Technical Standard for Admission, Promotion and Graduation for the Education Department
Technical Standards are non-academic criteria used in the admission, promotion and graduation of students. Technical Standards are published, discipline-specific essentials critical for the safe and reasonable practice of teaching. Technical Standards are a concrete statement of the minimum physical, sensory/motor, communication, behavioral/social, mental/emotional and environmental requirements for normal and safe professional performance within a given area. They are intended to inform the prospective student/professional of the attributes, characteristics and abilities essential to the teaching profession. Professional competency is the summation of many cognitive, affective and psychomotor skills. The college has a moral and ethical responsibility to select, educate and certify competent and safe students and practitioners. Children’s health and safety is the sole benchmark against which the college measures all performance requirements, including the Technical Standards addressed in this document.
Students enrolled in the Early Childhood A.A.S. program within the Education and Social Sciences Department must demonstrate numerous competencies representing all three learning domains: cognitive, psychomotor and affective. Students learn, practice and verify these competencies in a number of settings, including within the college classroom, and the field-based early childhood and primary classroom settings.

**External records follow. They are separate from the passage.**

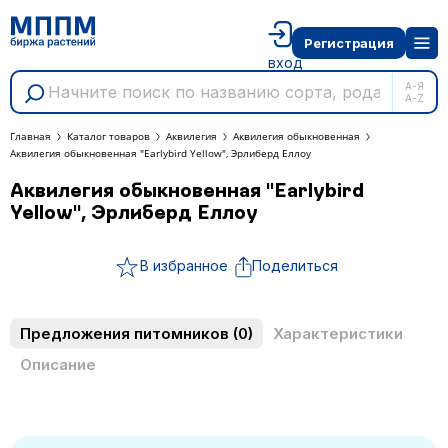
Регистрация
вход
А-Я
A-Z
Главная
Каталог товаров
Аквилегия
Аквилегия обыкновенная
Аквилегия обыкновенная "Earlybird Yellow", Эрлиберд Еллоу
Аквилегия обыкновенная "Earlybird
Yellow", Эрлиберд Еллоу
В избранное
Поделиться
Предложения питомников
(0)
Характеристики
Описание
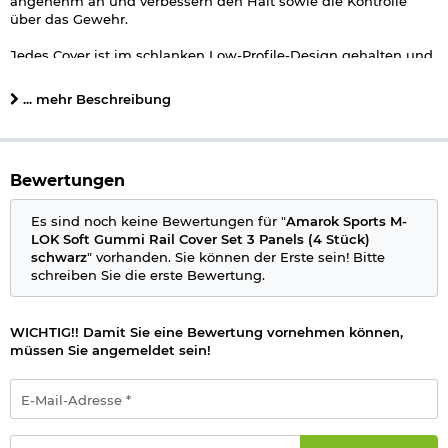
angenehm an und verbessern den Halt sowie die Kontrolle
über das Gewehr.
Jedes Cover ist im schlanken Low-Profile-Design gehalten und
deckt drei M-LOK Öffnungen ab. Durch das flexible Material
lassen sich die Panels einfach montieren und bei Bedarf auch
... mehr Beschreibung
einfach kürzen. Die flache Bauweise sorgt dafür, dass die
Handlage angenehm bleibt, ohne aufzutragen oder zu stören.
Enthalten sind insgesamt vier Rail Cover Streifen in der langen
Bewertungen
3-Panel Variante. Perfekt, um freie M-LOK Slots abzudecken
und die Griffigkeit zu steigern.
Es sind noch keine Bewertungen für "
Amarok Sports M-
Eigenschaften:
LOK Soft Gummi Rail Cover Set 3 Panels (4 Stück)
schwarz
" vorhanden. Sie können der Erste sein! Bitte
Farbe: schwarz
schreiben Sie die erste Bewertung.
Material: Spezielles Gummimaterial
Länge: ca. 120 mm
Breite: ca. 16 mm
WICHTIG!! Damit Sie eine Bewertung vornehmen können,
Höhe: ca. 4 mm (ab Schiene)
müssen Sie angemeldet sein!
Passend bei: allen Schienen mit M-LOK Aufnahmen
Hersteller: Amarok Sports
E-
Mail-
Herstellerinformationen
Adresse
*
Passwort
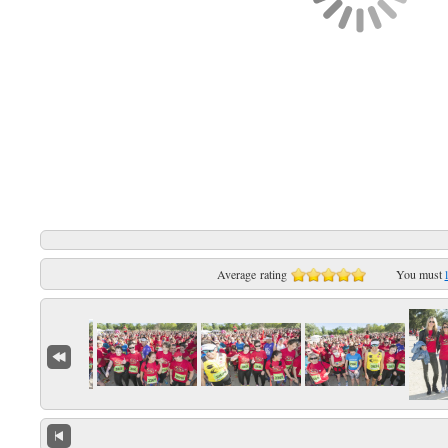
Average rating
You must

To achieve the required competencies in the program, students must perceive, assimilate and integrate information from a variety of sources. These sources include oral instruction, printed material, visual media and live demonstrations. Students must participate in classroom discussions, give oral reports and pass written computer-based examinations of various formats. The completion of these tasks requires cognitive skills, such as reading, writing and problem-solving. To be physically capable of the classroom work, students must be able to see, hear and speak well enough to understand information and to be understood by others with reasonable accommodations. Classrooms and field-based settings provide students with the opportunity to systematically observe and record children’s growth and development, observe teaching in action, participate in the daily routines in the classrooms and implement lesson plans as indicated. In addition to the cognitive skills required in the classroom, students must demonstrate psychomotor skills in interaction with children, as well as general professional behaviors such as team-building and interpersonal communication. To satisfy course requirements, students must perform all activities in a professional manner. This requires high levels of cognitive, perceptual and psychomotor functions. A candidate for the Early Childhood program within the Education and Social Sciences Department must have abilities, attributes and skills in five major areas: 1) observation 2) communication 3) motor skills 4) intellectual, including conceptual, integrative and quantitative abilities, and 5) behavioral and social skills. Technological compensation and reasonable accommodations can be made for some disabilities in some of these areas However, a student must be able to perform in a reasonably independent manner with or without accommodations.
Observation:
Candidates and students must have sufficient vision to be able to observe demonstrations, experiments and laboratory exercises in the college classroom and field based classroom. They must be able to observe a child (children) accurately at close range and at a distance.
Communication:
Candidates and students should be able to speak, hear, and observe children in order to elicit information, describe developmental stages and perceive nonverbal communications. They must be able to communicate effectively and sensitively with children. Communication includes not only speech but also reading and writing in English. They must be able to communicate effectively and efficiently in oral and written formats.
Motor:
Candidates and students should have sufficient motor function to execute movements reasonably required to perform teaching activities and lessons with children. In addition to physical capabilities for classroom work, the field experience requires students to perform fine and gross motor skills. Examples include but are not limited to, lifting children, playing with children, changing diapers and moving briskly between children and instructional areas.
Intellectual, Conceptual, Integrative and Quantitative Abilities:
These abilities include measurement, calculation, reasoning, analysis and synthesis. Problem-solving, the critical skill demanded of teachers, request all of these intellectual abilities.
Behavioral and Social Attributes:
Candidates and students must possess the emotional health required for full utilization of their intellectual abilities, the exercise of good judgment, the prompt completion of all responsibilities attendant to the care of children and the development of mature, sensitive and effective relationships with children and adults. Candidates and students must be able to tolerate physically taxing workloads, adapt to changing environments, display flexibility, and learn to function in the face of uncertainties inherent in the field and clinical setting. Children’s classrooms involve application of skills acquired in the classroom setting to actual children in the clinical setting. In addition to the cognitive skills required in those settings, students must demonstrate skills in assessment, reasoning, problem-solving, synthesizing and troubleshooting.
Failure to meet these standards may result in dismissal from the program. Candidates are urged to ask questions about the program’s technical standards for clarification and to determine whether they can meet the requirements with or without reasonable accommodation. Questions may be directed to the director of the Center for Access and Assistive Technology at Hudson Valley Community College. Revealing a disability is voluntary; however, such disclosure is necessary for any accommodations to be made in the learning environment or the program’s procedures. Information about disabilities is handled in a confidential manner. If you have a documented disability and require reasonable accommodations to meet the technical standards, please contact the Center for Access and Assistive Technology at (518) 629-7154 or TDD 629-7596.
Please note all information regarding your disability is mailed directly to the Center for Access and Assistive Technology and kept confidential.